How do you see PDPB will drive overall security and data privacy as a long term association?
Today, the Internet is commonly used across the length and breadth of our country and is being accessed through multiple devices. As India’s consumers spend a good amount of time in Internet services like social media and other applications, they end-up submitting their personal and critical details to service providers in exchange for the free use of their services.
The Personal Data Protection Bill (PDP Bill) is India’s first attempt to domestically legislate the mechanisms for the protection of personal data and aims to setup a Data Protection Authority in the country.
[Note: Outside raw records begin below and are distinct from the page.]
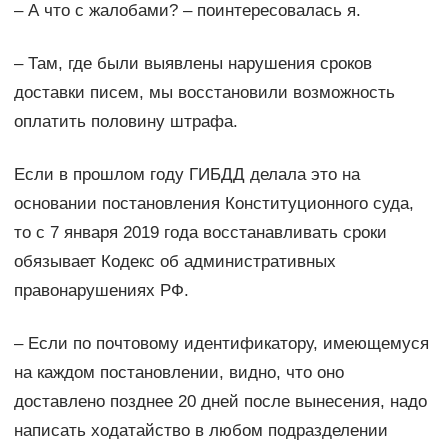
– А что с жалобами? – поинтересовалась я.
– Там, где были выявлены нарушения сроков
доставки писем, мы восстановили возможность
оплатить половину штрафа.
Если в прошлом году ГИБДД делала это на
основании постановления Конституционного суда,
то с 7 января 2019 года восстанавливать сроки
обязывает Кодекс об административных
правонарушениях РФ.
– Если по почтовому идентификатору, имеющемуся
на каждом постановлении, видно, что оно
доставлено позднее 20 дней после вынесения, надо
написать ходатайство в любом подразделении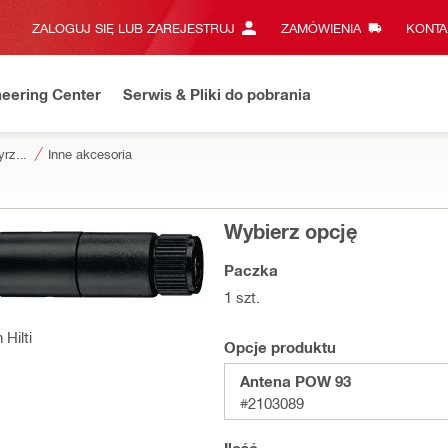
ZALOGUJ SIĘ LUB ZAREJESTRUJ
ZAMÓWIENIA
KONTA
eering Center
Serwis & Pliki do pobrania
Akcesoria do przyrządów pomiarowych i skanerów
Inne akcesoria
Wybierz opcję
Paczka
1 szt.
Hilti
Opcje produktu
Antena POW 93
#2103089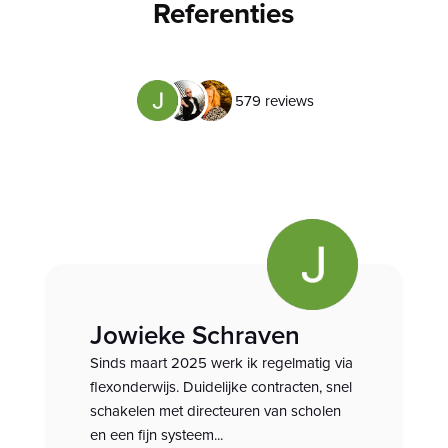
Referenties
5
79
reviews
Jowieke Schraven
Sinds maart 2025 werk ik regelmatig via
flexonderwijs. Duidelijke contracten, snel
schakelen met directeuren van scholen
en een fijn systeem...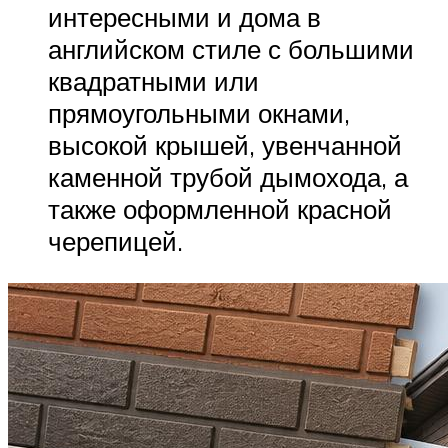
интересными и дома в
английском стиле с большими
квадратными или
прямоугольными окнами,
высокой крышей, увенчанной
каменной трубой дымохода, а
также оформленной красной
черепицей.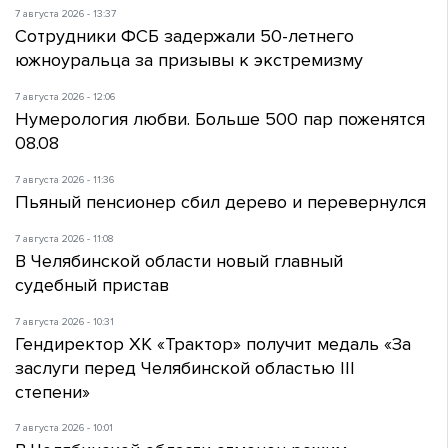
7 августа 2026 - 13:37
Сотрудники ФСБ задержали 50-летнего
южноуральца за призывы к экстремизму
7 августа 2026 - 12:06
Нумерология любви. Больше 500 пар поженятся
08.08
7 августа 2026 - 11:36
Пьяный пенсионер сбил дерево и перевернулся
7 августа 2026 - 11:08
В Челябинской области новый главный
судебный пристав
7 августа 2026 - 10:31
Гендиректор ХК «Трактор» получит медаль «За
заслуги перед Челябинской областью III
степени»
7 августа 2026 - 10:01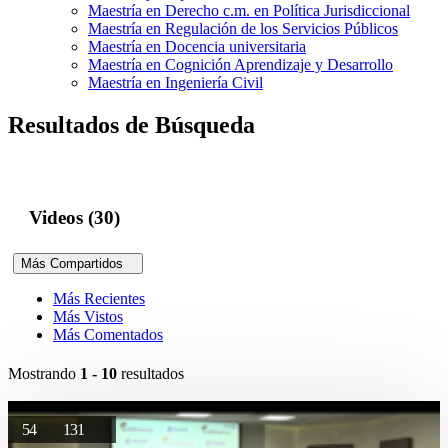
Maestría en Derecho c.m. en Política Jurisdiccional
Maestría en Regulación de los Servicios Públicos
Maestría en Docencia universitaria
Maestría en Cognición Aprendizaje y Desarrollo
Maestría en Ingeniería Civil
Resultados de Búsqueda
Videos (30)
Más Compartidos
Más Recientes
Más Vistos
Más Comentados
Mostrando
1 - 10
resultados
54
131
PDPB is a valuable step towards a sustainable solution that would aid India in strengthening its data security concerns and position, as well as empower and equip individuals to manage their data. The proposed bill gives high priority for individual rights on data protection. As per the bill, citizens’ personal information can’t be collected, processed, and shared without their consent. The companies are required to be clear and concise on what data is collected, its purpose, how it’s used, and for how long the data will be retained.
Moreover, restrictions are placed on ‘sensitive personal data’ which needs to be stored in India. This bill will change the way privacy is perceived and practiced in India. It applies to both government and private organizations established in India as well as abroad. Non-compliance with the regulation may lead to both financial penalties and personal liability. The introduction of this bill will not only improve individuals’ trust with such organizations, but will also help India gain and establish better acceptance while transacting business. It will drive overall security and data privacy, specifically around individual rights.